According to the CDC, a focus on weight loss and learning to eat a less processed, higher fiber diet can cut the risk of developing diabetes in half.4 Without a change in diet and physical activity, 15 to 30% of individuals with prediabetes will develop type 2 diabetes within 5 years.4,6
Regardless of your position on the value of the quiz, it's out there. Clinicians should be prepared to address concerns from individuals who think they may be headed for diabetes given the results of this quiz. Every office should have a protocol to handle such calls.
1. Shahraz D. et. al. Prediabetes Risk in Adult Americans According to a Risk Test. JAMA Internal Medicine 2016; Published online ahead of print. October 3, 2016. Accessed: October 6, 2016. http://archinte.jamanetwork.com/article.aspx?articleid=2560373
2. Ad Council Prediabetes Public Service Campaign. So…Do I have Prediabetes? Available at: https://doihaveprediabetes.org/prediabetes-risk-test.html. Accessed October 8, 2016
3. American Diabetes Association. Available at: http://www.diabetes.org/newsroom/press-releases/2016/first-of-its-kind-psa-campaign-targets-86-million-american-adults-with-prediabets.html. Accessed October 8, 2016.

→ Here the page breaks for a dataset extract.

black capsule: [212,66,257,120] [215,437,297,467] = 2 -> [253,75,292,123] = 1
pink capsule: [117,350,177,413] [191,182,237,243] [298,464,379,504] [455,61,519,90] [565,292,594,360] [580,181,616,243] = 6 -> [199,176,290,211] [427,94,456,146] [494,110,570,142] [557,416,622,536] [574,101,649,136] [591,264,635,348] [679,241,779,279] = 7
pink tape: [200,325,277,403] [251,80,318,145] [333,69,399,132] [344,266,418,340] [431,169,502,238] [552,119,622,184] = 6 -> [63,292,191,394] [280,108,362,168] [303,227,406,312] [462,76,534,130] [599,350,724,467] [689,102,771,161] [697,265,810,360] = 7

4. Centers for Disease Control and Prevention. National Diabetes Statistics Report: Estimates of Diabetes and Its Burden in the United States, 2014. Atlanta, GA: U.S. Department of Health and Human Services; 2014.
5. American Diabetes Association. Standards of medical care in diabetes—2016. Diabetes Care. 2016;39(suppl 1):S1-S106.
6. Lalita Khaodhiar, MD, Sue Cummings, MS, RD, LDN, and Caroline M. Apovian, MD. Treating Diabetes and Prediabetes by Focusing on Obesity Management. Curr Diab Rep. 2009 Oct; 9(5): 348–354.